Failure to Accommodate Breastfeeding Police Officer Costs Alabama City

In Young v. UPS, Inc., the Supreme Court concluded that an employee who alleges that the denial of an accommodation amounted to disparate treatment under the Pregnancy Discrimination Act (PDA) may set forth a prima facie case by showing that she belongs to PDA’s protected class, she sought an accommodation, the employer refused to provide an accommodation, and the employer accommodated others “similar in their ability or inability to work.”  135 S. Ct. 1338, 1355 (2015).  In Hicks v. City of Tuscaloosa, No. 16-13003 (11th Cir. Sept. 7, 2017), the Eleventh Circuit applied Young to uphold a jury award in favor of a former police officer who was denied a breastfeeding accommodation.

Stephanie Hicks was a patrol officer and then a narcotics task force investigator for the Tuscaloosa, Alabama Police Department.  Hicks was working on the narcotics task force when she became pregnant in January 2012.  Hicks’ captain allowed her to work pharmaceutical fraud cases so that Hicks did not have to work nights and weekends.  This arrangement bothered Hicks’ supervisor, a female lieutenant.  That same supervisor told Hicks that she should take only six weeks of FMLA leave.  Hicks took 12 weeks of FMLA leave from August 2012 to November 2012.

Prior to her leave, Hicks’ performance evaluations had been positive.  Immediately upon her return, however, she was written up.  Hicks’ work environment changed too.  Hicks’ supervisor called Hicks a bitch and said she would find a way to get Hicks out of the Department.  The supervisor also referred to Hicks as a “stupid c***.”  Hicks was soon reassigned to the patrol division.  As a result, Hicks lost her vehicle, no longer had weekends off, received less pay, and was assigned different job duties.  Hicks was also required to wear a ballistic vest in the new role.

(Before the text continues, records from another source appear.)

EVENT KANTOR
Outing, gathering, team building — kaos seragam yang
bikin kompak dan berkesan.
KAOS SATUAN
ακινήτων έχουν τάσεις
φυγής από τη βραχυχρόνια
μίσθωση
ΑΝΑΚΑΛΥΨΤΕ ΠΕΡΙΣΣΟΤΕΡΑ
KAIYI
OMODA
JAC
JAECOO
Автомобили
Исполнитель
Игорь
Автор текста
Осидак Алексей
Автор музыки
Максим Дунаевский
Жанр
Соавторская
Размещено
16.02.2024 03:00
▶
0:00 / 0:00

After the reassignment, Hicks’ doctor recommended that she be given a different posting because the vest was restrictive and could cause breast infections.  The Chief did not believe the physician’s warning, however.  When Hicks returned from leave for postpartum depression, she requested a desk job because of the vest and asked for breastfeeding breaks.  The Chief responded that he “did not consider breastfeeding a condition that warranted alternative duty.”  Instead, the Chief gave Hicks three options:  (1) don’t wear the vest; (2) wear a specially fitted vest; or (3) have access to lactation rooms during her shift and Hicks could have priority to take two breastfeeding breaks per shift.

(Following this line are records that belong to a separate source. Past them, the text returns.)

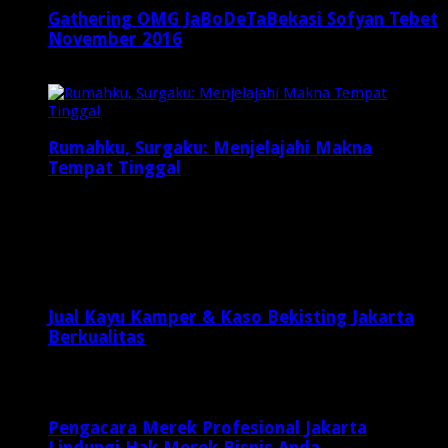
Gathering OMG JaBoDeTaBekasi Sofyan Tebet
November 2016
November 27, 2016
Rumahku, Surgaku: Menjelajahi Makna
Tempat Tinggal
Maret 8, 2025
Latest Posts
Jual Kayu Kamper & Kaso Bekisting Jakarta
Berkualitas
2 minggu ago
Pengacara Merek Profesional Jakarta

Hicks did not consider the “no vest” option to be an accommodation because her job was too dangerous without a vest.  Similarly, Hicks thought a specially fitted vest would be ineffective because large gaps would be left, which would reduce the vest’s effectiveness.  Hicks resigned in response to the Chief’s suggestions.

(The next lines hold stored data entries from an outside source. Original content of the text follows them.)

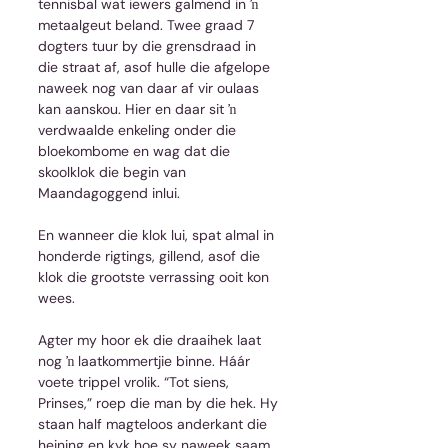
tennisbal wat iewers galmend in ŉ 
metaalgeut beland. Twee graad 7 
dogters tuur by die grensdraad in 
die straat af, asof hulle die afgelope 
naweek nog van daar af vir oulaas 
kan aanskou. Hier en daar sit ŉ 
verdwaalde enkeling onder die 
bloekombome en wag dat die 
skoolklok die begin van 
Maandagoggend inlui.
En wanneer die klok lui, spat almal in 
honderde rigtings, gillend, asof die 
klok die grootste verrassing ooit kon 
wees.
Agter my hoor ek die draaihek laat 
nog ŉ laatkommertjie binne. Háár 
voete trippel vrolik. “Tot siens, 
Prinses,” roep die man by die hek. Hy 
staan half magteloos anderkant die 
heining en kyk hoe sy naweek saam 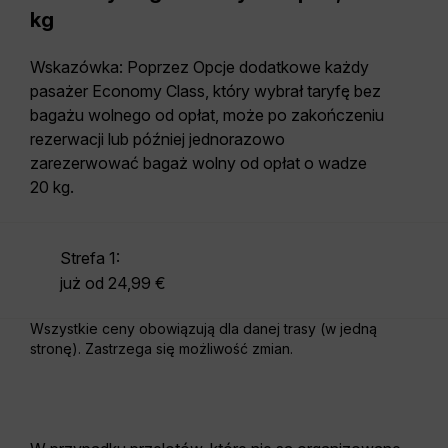
kg
Wskazówka: Poprzez Opcje dodatkowe każdy
pasażer Economy Class, który wybrał taryfę
bez
bagażu wolnego od opłat
, może po zakończeniu
rezerwacji lub później jednorazowo
zarezerwować bagaż wolny od opłat o wadze
20 kg.
Strefa 1:
już od 24,99 €
Wszystkie ceny obowiązują dla danej trasy (w jedną
stronę). Zastrzega się możliwość zmian.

Hicks filed suit under the Pregnancy Discrimination Act and the FMLA.  A jury found for Hicks and the City appealed.  On September 7, 2017,  the Eleventh Circuit affirmed.  The court found that the comments regarding Hicks and the timing of the reassignment — eight days after she returned from FMLA leave — supported the inference of intentional discrimination.  The jury had concluded that the Chief’s options “were so intolerable that a reasonable person would be forced to resign.”  Thus, Hicks’ decision to quit was protected by the PDA.  The appellate court concluded that an employer may be obligated to provide accommodations to breastfeeding employees if the employer provides the accommodations to similarly situated employees in non-breastfeeding situations.  The Eleventh Circuit did not hold that employers must alter an employee’s job duties, however, pregnant employees and employees with pregnancy-related conditions must be treated the same as those who are not pregnant and/or do not have pregnancy related conditions.  “Hicks was not asking for a special accommodation, or more than equal treatment — she was asking to be treated the same as ‘other persons not so affected but similar in their ability or inability to work’ as required by the PDA. . . .  Hicks showed that other employees with temporary injuries were given ‘alternative duty,’ and she merely requested to be granted the same alternative duty.”